La justice, de son côté, a avalisé sans broncher les thèses policières, "considérant des assassinats évidents comme des suicides", note Me Catala. Les enquêteurs s'interrogent en particulier sur le rôle d'un ancien substitut du procureur dont le lien avec Patrice Alègre a été établi. Selon le témoignage de l'ex-compagne du tueur, ce magistrat recevait Patrice Alègre chez lui. Les enquêteurs auraient aussi établi qu'il était souvent sur les lieux après les meurtres, en particulier dans la chambre d'hôtel où Line Galbardi a été tuée.

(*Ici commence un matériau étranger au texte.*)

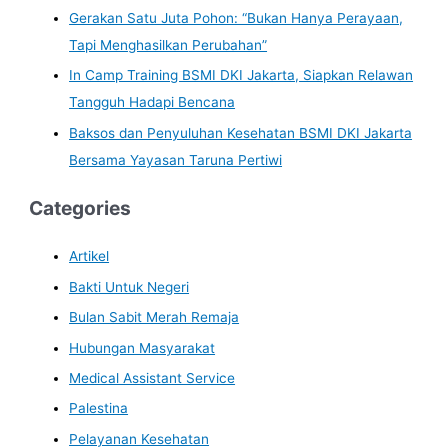
Gerakan Satu Juta Pohon: “Bukan Hanya Perayaan,
Tapi Menghasilkan Perubahan”
In Camp Training BSMI DKI Jakarta, Siapkan Relawan
Tangguh Hadapi Bencana
Baksos dan Penyuluhan Kesehatan BSMI DKI Jakarta
Bersama Yayasan Taruna Pertiwi
Categories
Artikel
Bakti Untuk Negeri
Bulan Sabit Merah Remaja
Hubungan Masyarakat
Medical Assistant Service
Palestina
Pelayanan Kesehatan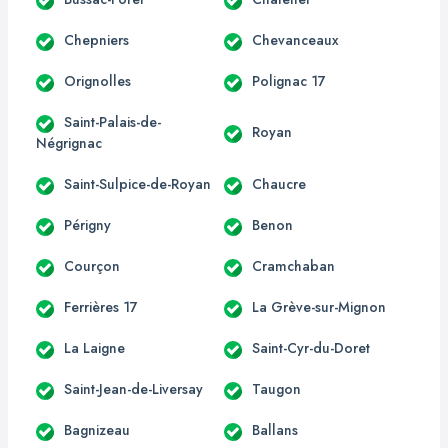
Chepniers
Chevanceaux
Orignolles
Polignac 17
Saint-Palais-de-
Royan
Négrignac
Saint-Sulpice-de-Royan
Chaucre
Périgny
Benon
Courçon
Cramchaban
Ferrières 17
La Grève-sur-Mignon
La Laigne
Saint-Cyr-du-Doret
Saint-Jean-de-Liversay
Taugon
Bagnizeau
Ballans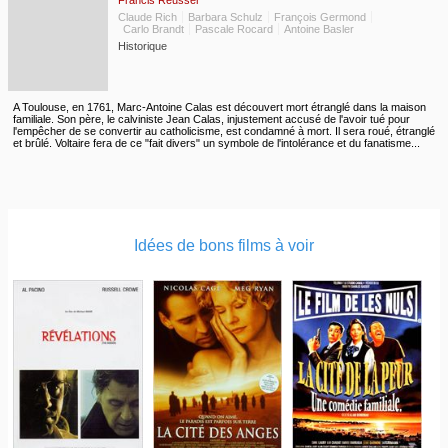
Francis Reusser
Claude Rich
Barbara Schulz
François Germond
Carlo Brandt
Pascale Rocard
Antoine Basler
Historique
A Toulouse, en 1761, Marc-Antoine Calas est découvert mort étranglé dans la maison
familiale. Son père, le calviniste Jean Calas, injustement accusé de l'avoir tué pour
l'empêcher de se convertir au catholicisme, est condamné à mort. Il sera roué, étranglé
et brûlé. Voltaire fera de ce "fait divers" un symbole de l'intolérance et du fanatisme...
Idées de bons films à voir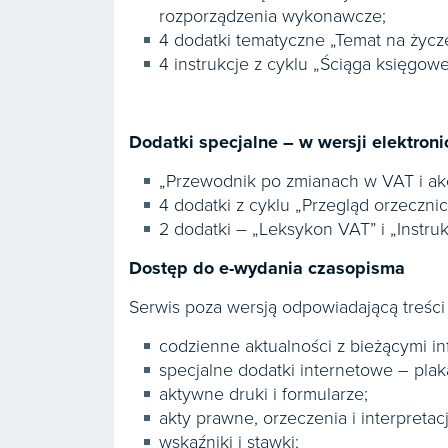
rozporządzenia wykonawcze;
4 dodatki tematyczne „Temat na życze
4 instrukcje z cyklu „Ściąga księgowe
Dodatki specjalne – w wersji elektroni
„Przewodnik po zmianach w VAT i a
4 dodatki z cyklu „Przegląd orzecznict
2 dodatki – „Leksykon VAT” i „Instru
Dostęp do e-wydania czasopisma
Serwis poza wersją odpowiadającą treś
codzienne aktualności z bieżącymi i
specjalne dodatki internetowe – plak
aktywne druki i formularze;
akty prawne, orzeczenia i interpretacj
wskaźniki i stawki;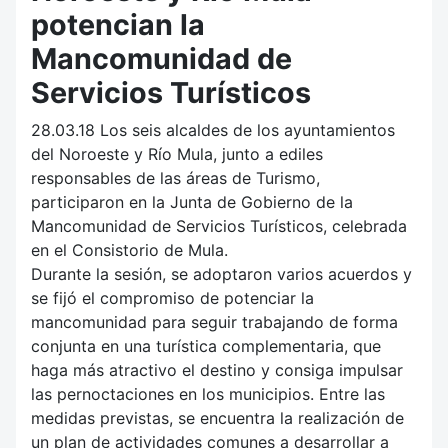
potencian la
Mancomunidad de
Servicios Turísticos
28.03.18 Los seis alcaldes de los ayuntamientos
del Noroeste y Río Mula, junto a ediles
responsables de las áreas de Turismo,
participaron en la Junta de Gobierno de la
Mancomunidad de Servicios Turísticos, celebrada
en el Consistorio de Mula.
Durante la sesión, se adoptaron varios acuerdos y
se fijó el compromiso de potenciar la
mancomunidad para seguir trabajando de forma
conjunta en una turística complementaria, que
haga más atractivo el destino y consiga impulsar
las pernoctaciones en los municipios. Entre las
medidas previstas, se encuentra la realización de
un plan de actividades comunes a desarrollar a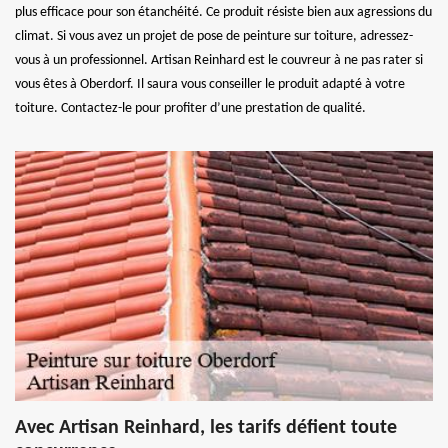
plus efficace pour son étanchéité. Ce produit résiste bien aux agressions du
climat. Si vous avez un projet de pose de peinture sur toiture, adressez-
vous à un professionnel. Artisan Reinhard est le couvreur à ne pas rater si
vous êtes à Oberdorf. Il saura vous conseiller le produit adapté à votre
toiture. Contactez-le pour profiter d’une prestation de qualité.
Avec Artisan Reinhard, les tarifs défient toute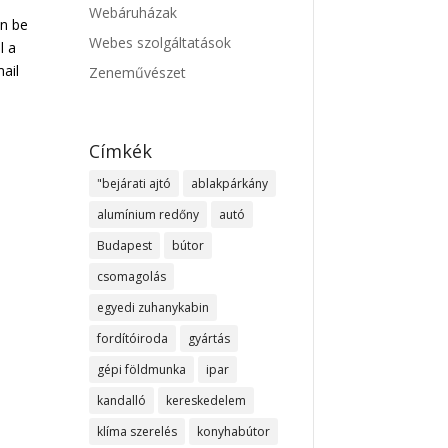
Webáruházak
en be
Webes szolgáltatások
l a
ail
Zeneművészet
Címkék
"bejárati ajtó
ablakpárkány
alumínium redőny
autó
Budapest
bútor
csomagolás
egyedi zuhanykabin
fordítóiroda
gyártás
gépi földmunka
ipar
kandalló
kereskedelem
klíma szerelés
konyhabútor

Pourquoi, si l'hypothèse d'une conspiration se vérifie, Patrice Alègre a-t-il fait l'objet de tant de sollicitude ? On touche au sommet de la pyramide. Contre rémunération – qu'il dépensait pour sa consommation de drogue –, Patrice Alègre aurait, selon les enquêteurs, "fourni" en filles et en cocaïne des soirées sadomasochistes organisées dans la bonne société toulousaine. Des filles, souvent mineures à cette époque, ont été forcées d'y participer et témoignent de la violence extrême de certaines séances.
Elles donnent des noms, ont reconnu des participants sur photos : il s'agirait d'hommes politiques, de magistrats, de personnalités de la bourgeoisie locale. "Tout ce monde aurait-il trouvé de l'intérêt dans la protection d'un criminel ?" s'interroge Me Catala, même si aucune de ces personnalités n'a pour l'heure été entendue. Témoin actif de ces soirées, qu'il a en partie enregistrées en vidéo, Claude Martinez, le travesti, ne pourra pas en témoigner : l'homme est mort étranglé, son corps a été retrouvé le 25 février 1992. Muré dans son silence, Patrice Alègre nie toute implication. "Pour le moment", a-t-il déclaré au juge Lemoine la dernière fois qu'ils se sont vus.
Jean-Paul Besset
C'est pas la première fois qu'on entend ce genre d'histoire, le même genre de chose. Et jusqu'à présent, ces affaires ont toujours été étouffées ; parfois de manière sanglante (un bon paquet de témoin de l'affaire Dutroux en Belgique sont morts assassinés). J'espère que ces ordures là ne s'en sortiront pas à si bon compte, cette fois, mais j'en doute.